● **TASK DESCRIPTION**:
Copy out all lines of the records in which the word "down" appears.

**** RECORDS SHOWN ****

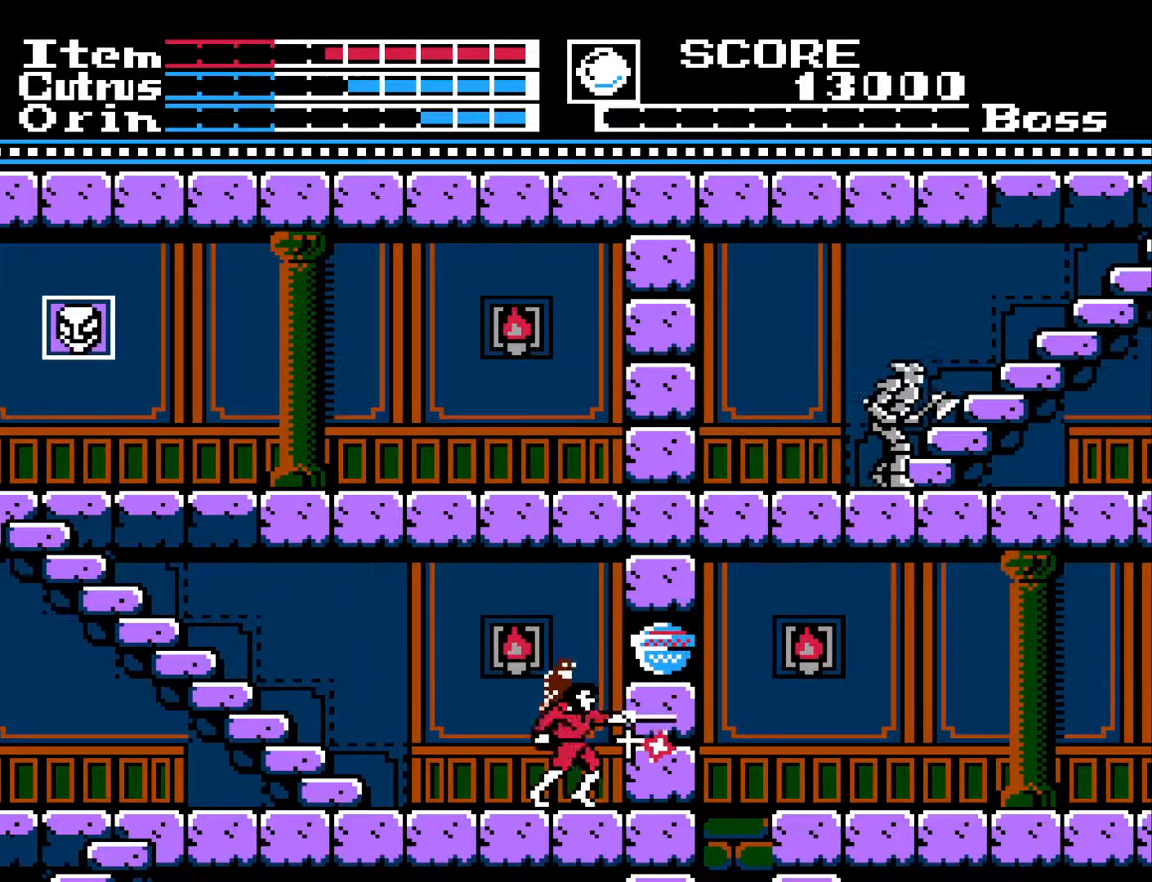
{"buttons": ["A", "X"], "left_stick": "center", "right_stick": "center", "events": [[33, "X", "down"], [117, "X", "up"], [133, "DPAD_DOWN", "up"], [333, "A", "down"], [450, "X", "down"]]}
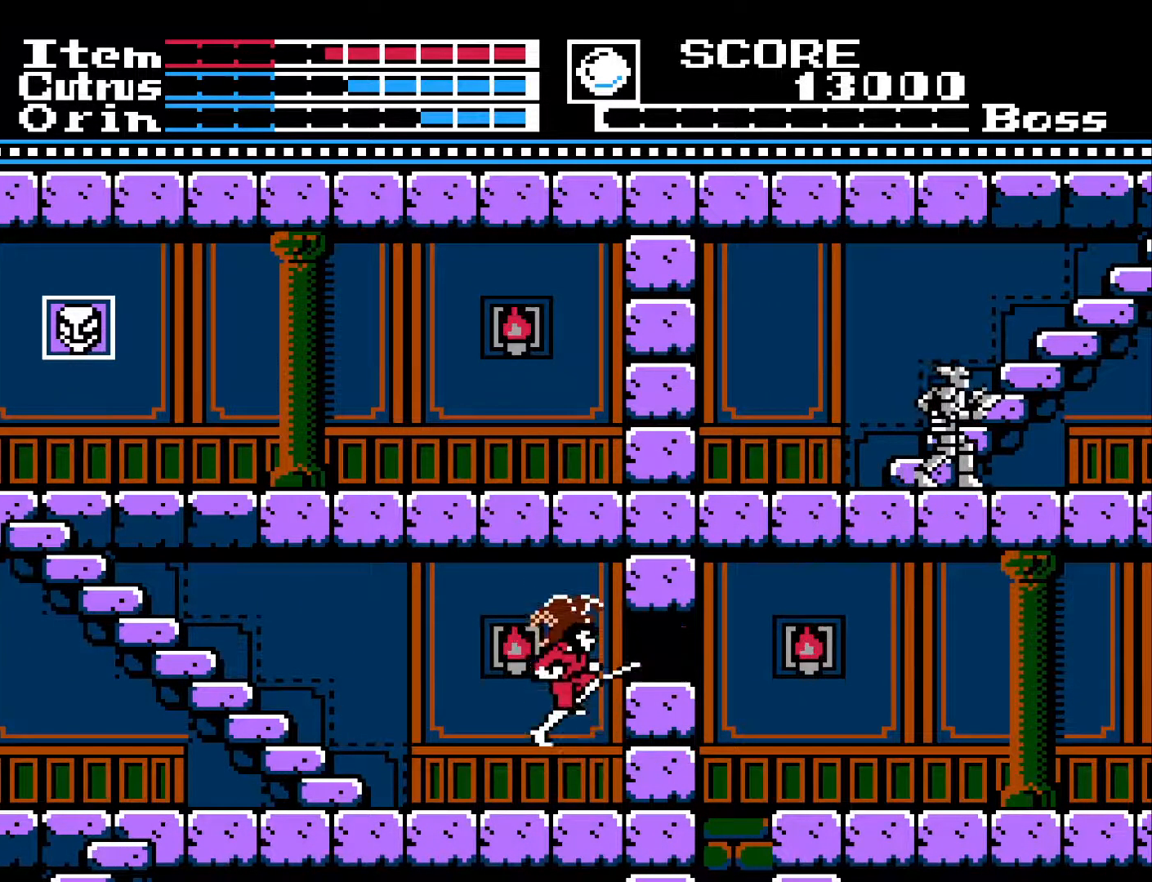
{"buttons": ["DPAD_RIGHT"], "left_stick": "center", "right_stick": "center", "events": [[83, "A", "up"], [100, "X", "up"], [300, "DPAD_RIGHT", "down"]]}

****
**** RECORDS SHOWN ****

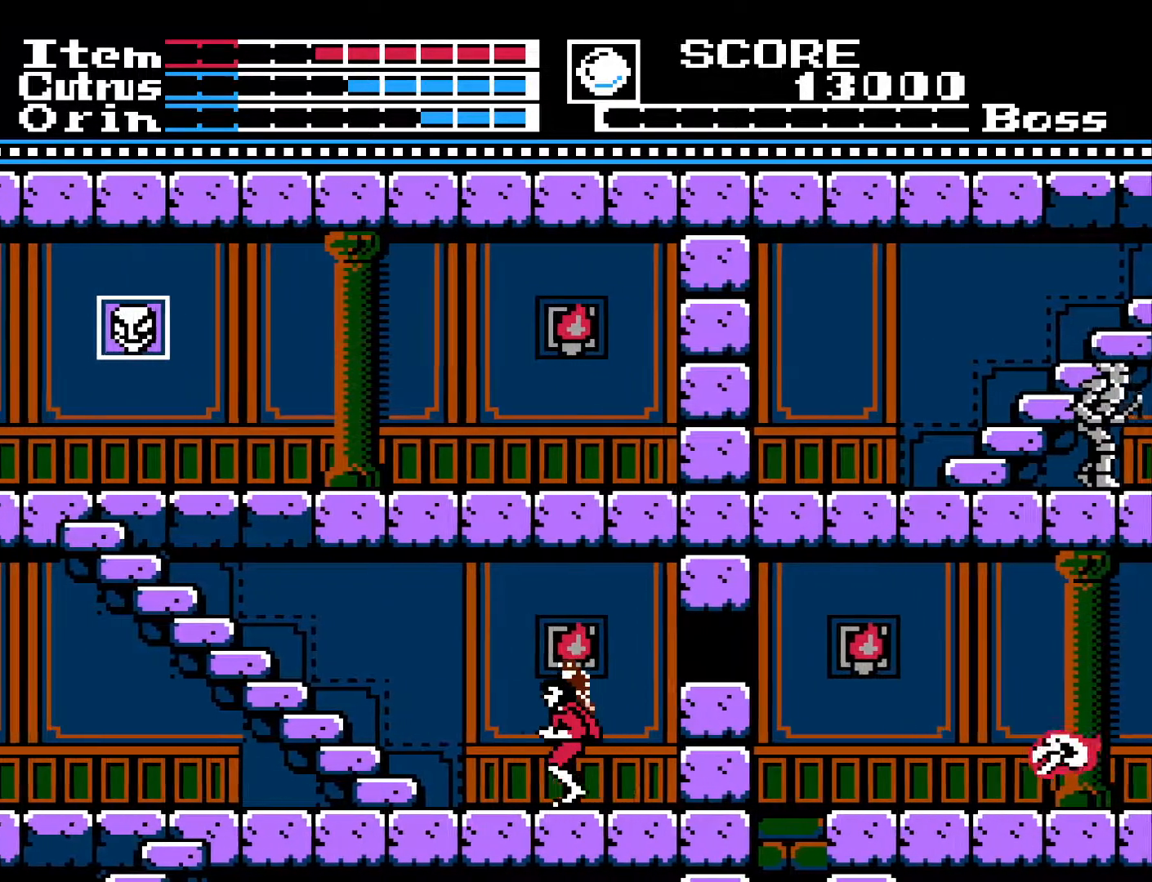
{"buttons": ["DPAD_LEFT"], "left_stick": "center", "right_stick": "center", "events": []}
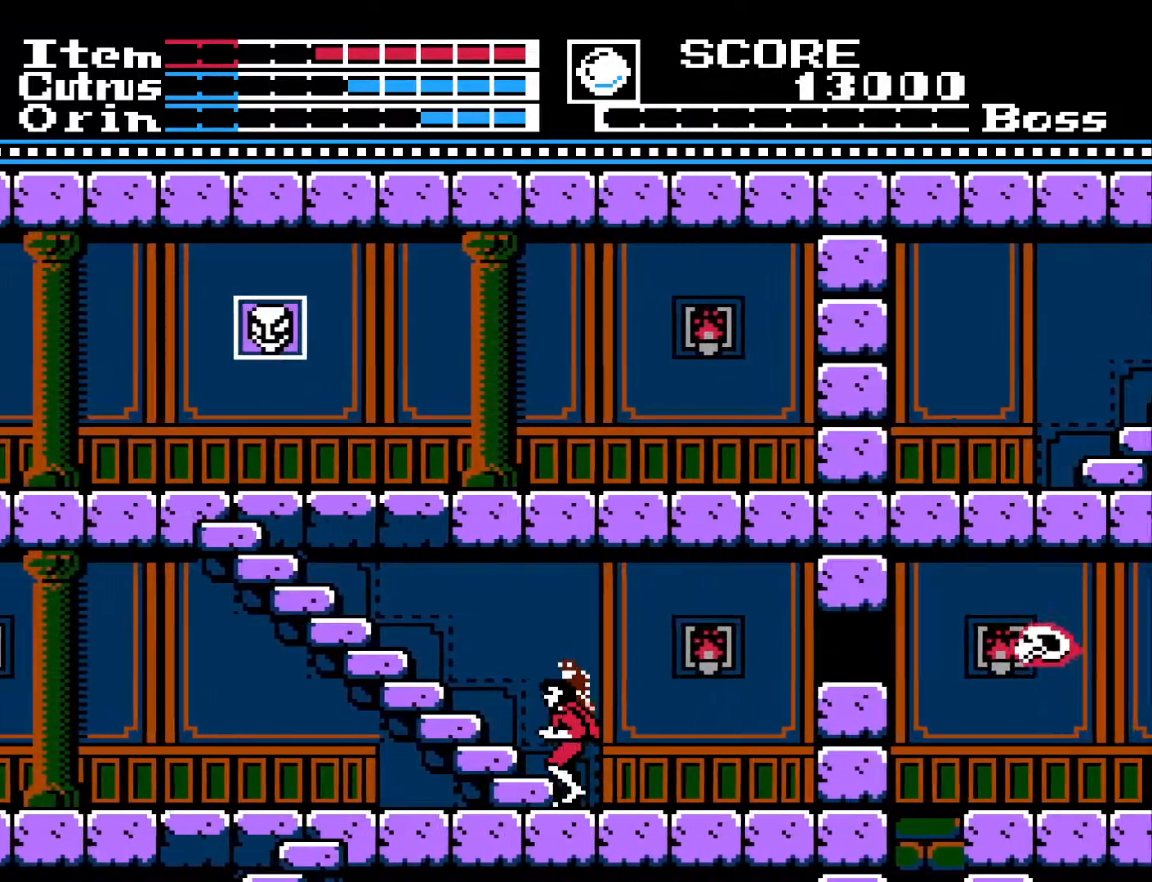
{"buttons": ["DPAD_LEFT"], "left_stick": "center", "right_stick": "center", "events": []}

****

● **RESPONSE TO THIS TASK**:
{"buttons": ["A", "X"], "left_stick": "center", "right_stick": "center", "events": [[33, "X", "down"], [117, "X", "up"], [133, "DPAD_DOWN", "up"], [333, "A", "down"], [450, "X", "down"]]}
{"buttons": ["DPAD_RIGHT"], "left_stick": "center", "right_stick": "center", "events": [[83, "A", "up"], [100, "X", "up"], [300, "DPAD_RIGHT", "down"]]}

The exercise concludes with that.